Fig.10 shows the different predictions of DeepLab v3+ with Resnet18 and Sgdm, FCN 32s Sgdm, and U-Net Adam. Though the evaluation index of the image prediction results of FCN 32s Sgdm was plausible, the actual prediction results do not match the actual situation shown in the cutting slope images. Specifically, curved contour features were recognized as straight lines, certain details were lost, and even the contour of ground truth was inconsistent, let alone the contour of the original image. The MBFSoDS index of the DeepLab v3+ combined with Resnet18 and Sgdm model is 2.27% less than that of the FCN 32s Sgdm model since FCN is more accurate when identifying objects with straight contour. Though DeepLab v3+ fits very well with the contour of the ground truth but not with the original image, it is important to keep in mind that the two often contain small, unavoidable discrepancies from human error.

The U-Net Adam model fits well with the original image. FPR in Tab.9 indicates that U-Net Adam often classified pixels into the wrong class (i.e., in the fourth row of Fig.10, the U-Net Adam model identified the entire retaining wall as a lattice beam). In addition, the performance of U-Net Adam in the evaluation index is less than ideal since it often classifies pixels of the same brightness into the same category.

Compared with the ground truth, the overall evaluation index of DeepLab v3+ with Resnet18 and Sgdm demonstrated the best prediction results on cutting slope images.

To verify the reliability of the DeepLab v3+ with Resnet18 and Sgdm model, 3 additional evaluations will be carried out.

First, K-fold cross validation experiment was implemented to assess the robustness of the optimal model (DeepLab v3+ combined with Resnet18 and Sgdm). Tab.10 shows that after 10-fold cross validation, the average GPA and MIoU values differ from the origin by only 0.21% and 2.66%, respectively (903 images of training set and 68 images of testing set). The results show that the network model was not over-fitting and had ideal robustness.

To find suitable training hyperparameters (i.e., optimizer and learning rate decay strategy), the AdeDelta optimizer of cosine learning rate decay and piecewise constant decay are applied to the optimal network model (DeepLab v3+ with Resnet18). Results (Tab.11) show that DeepLab v3+ (Resnet18) works best with the Sgdm optimizer and piecewise constant decay. It is worth mentioning that when DeepLab v3+ is combined with AdeDelta, certain small objects in the images (i.e., roads and road signs) are incorrectly classified into lattice beams, sky, and retaining walls, resulting in poor index scores.

More images from three different cutting slopes are used for further testing to determine the actual value of the optimal model (DeepLab v3+ combined with Resnet18 and Sgdm). Recognition results (Fig.11) show that, in cases 1 and 3, the pixels of the lattice beam close to vegetation were wrongly recognized due to the color similarities. In addition, the contours of other classes are more accurate in complex and staggered scenes, indicating that the recognition performance of the model is not bad.

**Exercise 1:**
Answer each of the following from the cutting slope segmentation passage.
(a) By what percentage is the MBFSoDS index of the DeepLab v3+ with Resnet18 and Sgdm model lower than that of the FCN 32s Sgdm model?
(b) How many images were in the training set and in the testing set for the 10-fold cross validation?
(c) Which optimizer and learning rate decay strategy does DeepLab v3+ (Resnet18) work best with?
**Exercise 2:** Name every figure and table that the cutting slope segmentation passage cites by number.
**Exercise 3:** Resume the cutting slope segmentation passage, starting after its final sentence.

**Data provided:**
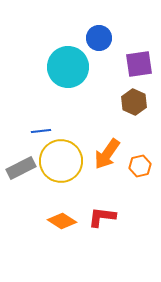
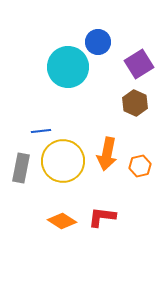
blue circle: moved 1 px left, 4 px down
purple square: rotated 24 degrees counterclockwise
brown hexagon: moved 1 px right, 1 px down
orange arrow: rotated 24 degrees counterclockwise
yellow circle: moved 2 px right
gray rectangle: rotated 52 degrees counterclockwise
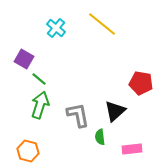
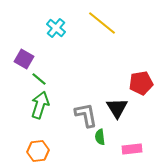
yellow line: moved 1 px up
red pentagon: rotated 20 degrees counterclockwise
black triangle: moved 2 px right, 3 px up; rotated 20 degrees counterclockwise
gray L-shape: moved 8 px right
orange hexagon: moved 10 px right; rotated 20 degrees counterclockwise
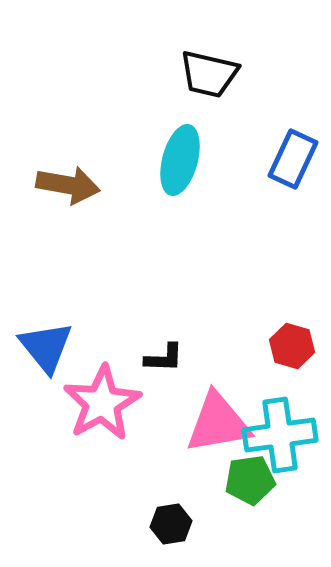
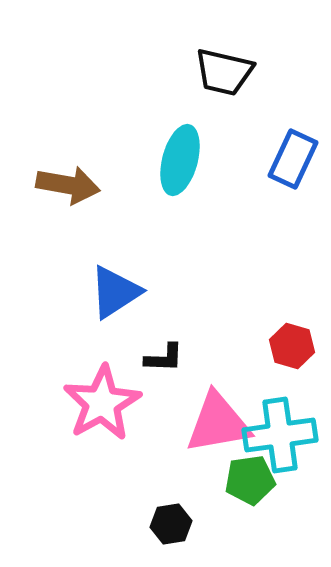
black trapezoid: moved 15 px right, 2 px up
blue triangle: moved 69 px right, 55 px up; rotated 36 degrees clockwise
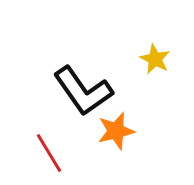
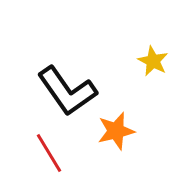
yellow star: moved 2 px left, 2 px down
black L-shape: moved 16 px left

**Result 1:**
(a) 2.27%
(b) 903 images in the training set and 68 images in the testing set
(c) The Sgdm optimizer with piecewise constant decay

**Result 2:** Fig.10, Tab.9, Tab.10, Tab.11, Fig.11

**Result 3:**
3.2 Discussion

Different segmentation networks demonstrate different pixel classification accuracies. This subsection visualizes the feature extraction and expansion processes of input image into output results within the network.

It should be noted that the presented feature maps are adjusted to the [0,1] using the MATLAB function “mat2gray”. The degree of recognition and extraction of the map features are expressed in the rainbow legend with the redder colors representing the higher degree, and vice versa. The input image is shown in Fig.12.

The DeepLab v3+ combined with Resnet18 and Sgdm, FCN 32s Sgdm, and U-Net Adam are selected for comparative discussion.

3.2.1 DeepLab v3+ combined with Resnet18 and Sgdm

Fig.4 shows the network structure of Deeplab v3+ combined with Resnet18 and Sgdm. After the first activation (L4) of the image input to the network, 64 feature maps are obtained, shown in Fig.13, where L4-22 represents the 22nd feature map obtained after layer 4 is activated.

Due to the large number of feature maps (as the number of feature maps increase, the resolution becomes lower as it reaches the end of the feature extraction part), only certain feature maps of noticeable significance are selected for discussions. The results are shown in Fig.14.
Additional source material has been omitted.